Wednesday, October 24, 2012

Globalization and National Economy

            Globalization as a process has occurred in waves throughout human society, beginning as far back as the “Out of Africa” migration many millennia ago.  While political and social integration on a national scale have occurred in varying intensities over human history, economic globalization has only recently begun to impact the world in a day to day manner.  While many social scientists, namely Jürgen Osterhammel and Niels Petersson, believe that the height of economic integration came in the period leading up to the first World War (1880-1910), I will focus on the current wave of economic globalization which came in the wake of the second World War. 

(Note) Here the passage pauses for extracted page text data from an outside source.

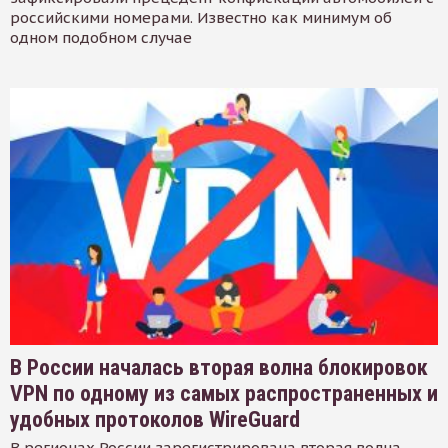
российскими номерами. Известно как минимум об
одном подобном случае
В России началась вторая волна блокировок
VPN по одному из самых распространенных и
удобных протоколов WireGuard
В регионах России зарегистрирована вторая волна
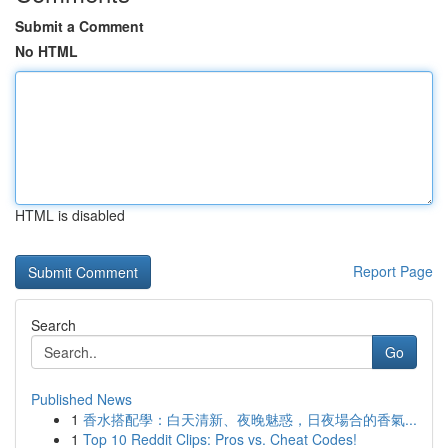
Submit a Comment
No HTML
HTML is disabled
Report Page
Search
Go
Published News
1
香水搭配學：白天清新、夜晚魅惑，日夜場合的香氣...
1
Top 10 Reddit Clips: Pros vs. Cheat Codes!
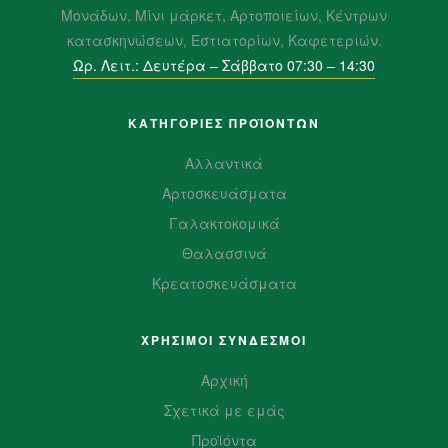
Μονάδων, Μίνι μάρκετ, Αρτοποιείων, Κέντρων
κατασκηνώσεων, Εστιατορίων, Καφετεριών.
Ωρ. Λειτ.: Δευτέρα – Σάββατο 07:30 – 14:30
ΚΑΤΗΓΟΡΙΕΣ ΠΡΟΪΌΝΤΩΝ
Αλλαντικά
Αρτοσκευάσματα
Γαλακτοκομικά
Θαλασσινά
Κρεατοσκευάσματα
ΧΡΗΣΙΜΟΙ ΣΥΝΔΕΣΜΟΙ
Αρχική
Σχετικά με εμάς
Προϊόντα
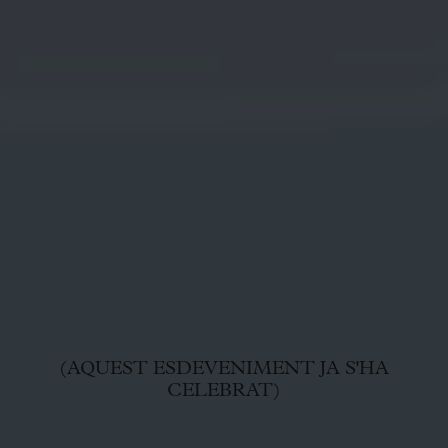
(AQUEST ESDEVENIMENT JA S'HA
CELEBRAT)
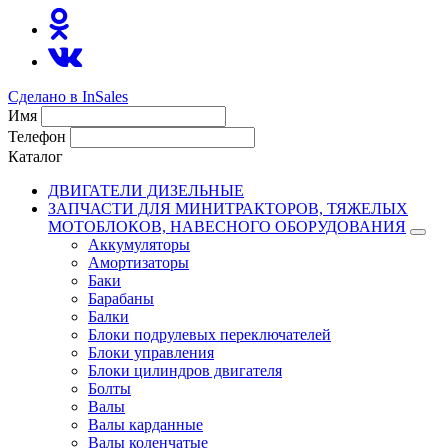
Сделано в InSales
Имя
Телефон
Каталог
ДВИГАТЕЛИ ДИЗЕЛЬНЫЕ
ЗАПЧАСТИ ДЛЯ МИНИТРАКТОРОВ, ТЯЖЕЛЫХ
МОТОБЛОКОВ, НАВЕСНОГО ОБОРУДОВАНИЯ
Аккумуляторы
Амортизаторы
Баки
Барабаны
Балки
Блоки подрулевых переключателей
Блоки управления
Блоки цилиндров двигателя
Болты
Валы
Валы карданные
Валы коленчатые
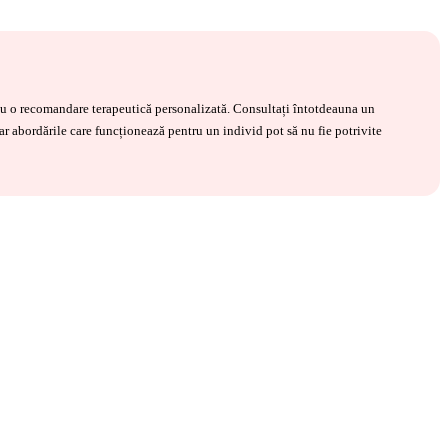
 sau o recomandare terapeutică personalizată. Consultați întotdeauna un
iar abordările care funcționează pentru un individ pot să nu fie potrivite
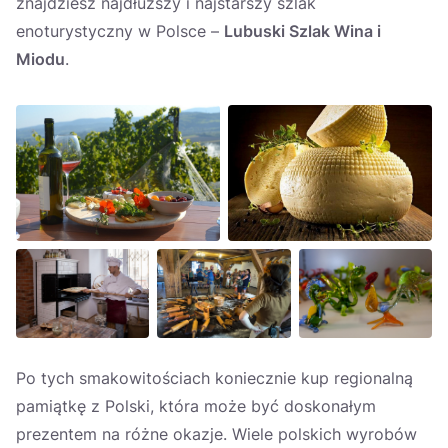
znajdziesz najdłuższy i najstarszy szlak
enoturystyczny w Polsce –
Lubuski Szlak Wina i
Miodu
.
Po tych smakowitościach koniecznie kup regionalną
pamiątkę z Polski, która może być doskonałym
prezentem na różne okazje. Wiele polskich wyrobów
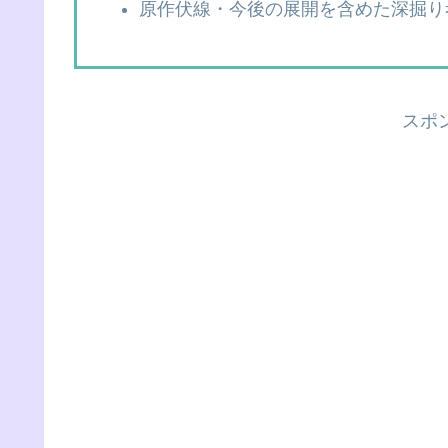
原作伏線・今後の展開を含めた深掘り
スポ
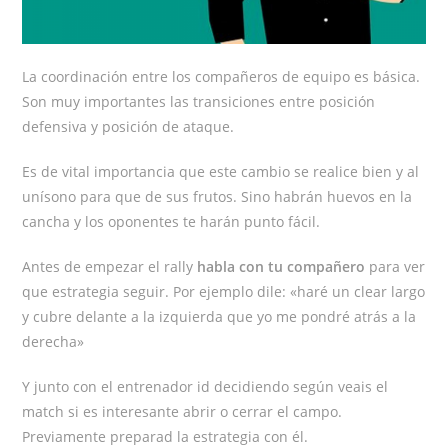
La coordinación entre los compañeros de equipo es básica.
Son muy importantes las transiciones entre posición
defensiva y posición de ataque.
Es de vital importancia que este cambio se realice bien y al
unísono para que de sus frutos. Sino habrán huevos en la
cancha y los oponentes te harán punto fácil.
Antes de empezar el rally
habla con tu compañero
para ver
que estrategia seguir. Por ejemplo dile: «haré un clear largo
y cubre delante a la izquierda que yo me pondré atrás a la
derecha»
Y junto con el entrenador id decidiendo según veais el
match si es interesante abrir o cerrar el campo.
Previamente preparad la estrategia con él.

            The process of economic globalization has powerful political ramifications the world over.  As vividly highlighted in the current presidential campaign as similar elections in foreign states, the national economy, especially with regards to the current stagnation worldwide, is one of the most contentious issues in politics in any country.  Juxtapositioning this increased domestic importance of the economy is the decreasing control that individual nations possess over their economy.  As it becomes harder and harder to run of political office in any democratic nation without the economy on one’s side, it is simultaneously becoming harder and harder to have effective national control over the domestic economy.   
            Just as manufacturing jobs once fled New England for the cheaper labor of the post-Civil War South, Manuel Castells explains that in the previous decades many manufacturing plants have left industrial nations, such as the United States, for cheaper localities abroad.  This flight to inexpensive labor, primarily in underdeveloped countries such as India, China, Bangladesh and Indonesia, is one part of what Castells labels as a new international division of labor.  An example of this can be seen in what has become a staple of life today:  Apple products.  An Apple iPhone contains electronic minerals mined in the heart of Africa, shipped to China where they are crafted into microchips and installed into iPhones and then shipped to Apple offices in America before being distributed to the various retailers.   
            Because of this international division of labor, it has become more difficult for a nation to wield control over its economy.  Since few goods are completely domestic products, the transnational corporations which manufacture and distribute them possess more effectual power over the economy than at any time in the past.  Quite simply, it is far cheaper for companies such as Apple, Nike, or Ralph Lauren to have their plants in foreign nations rather than in the United States.  There is very little that politicians from either pole on the ideological spectrum can do to change this trend, regardless of their promises to “bring back jobs from overseas.” 
            This is not to say that the concept of a “national economy” is obsolete one, but simply that nations have less economic power than they have in the past.  Governments still dictate trade policy, domestic monetary policy, tax rates, and the allocation of government investments.  The fact of the matter is, however, that national governments have largely taken a back seat to the international organizations which have jurisdiction over economic matters.  The World Trade Organization, the World Bank, and the International Monetary Fund all control aspects of the global economy. 
            With the ease of international trade, brought upon by transportation innovations such as the jet aircraft and high capacity freight ships as well as the invention of high speed communication systems, namely the internet and satellite communications, the global economy has planted deep roots in almost every individual nation, regional trading bloc, such as NAFTA or ASEAN, and the previously mentioned international organizations.  It is this deep-seeded interconnectivity between national economies, trading blocs and international organizations which undermines the ability of the constituent nations to wield supreme authority over their own economy.
            The web of connections between economies has had a destabilizing effect which the state has not yet found a way to counter.  The sputtering of a single nation’s economy threatens to spill over and drag nearly the entire world down with it.  The clearest example of this is Greece, in the throes of the Euro Crisis.  While I do not pretend to have even the slightest sense of omniscience regarding this issue, my understanding is as follows:  Greece, wracked with a debt nearly twice its GDP, has been forced to commit to massive austerity measures to cut governmental spending in order to secure a bailout from the European Central Bank.  Should Greece obtain this bailout-loan and fail to pay it back, Greece will once again default on its loans, causing it to be expelled from the European Union, which in turn will cause a cascade of panic across the financial markets which will cause the floor to drop out from under the global economy and plunge the world into a full-fledged depression.  Should this situation come to fruition, it will affect every nation, regardless of their involvement in the instigating problem.  The economy of Argentina will suffer just as much as that of the member-states of the European Union. 
            In economic terms, the nation-state is still alive and well, although with almost every passing day it finds itself weaker and weaker when compared to trans- and international processes and organizations.  Political leaders of states must now rely more on their ability to influence the international community to accept their desired economic policies than their ability to mobilize domestic support for said policies.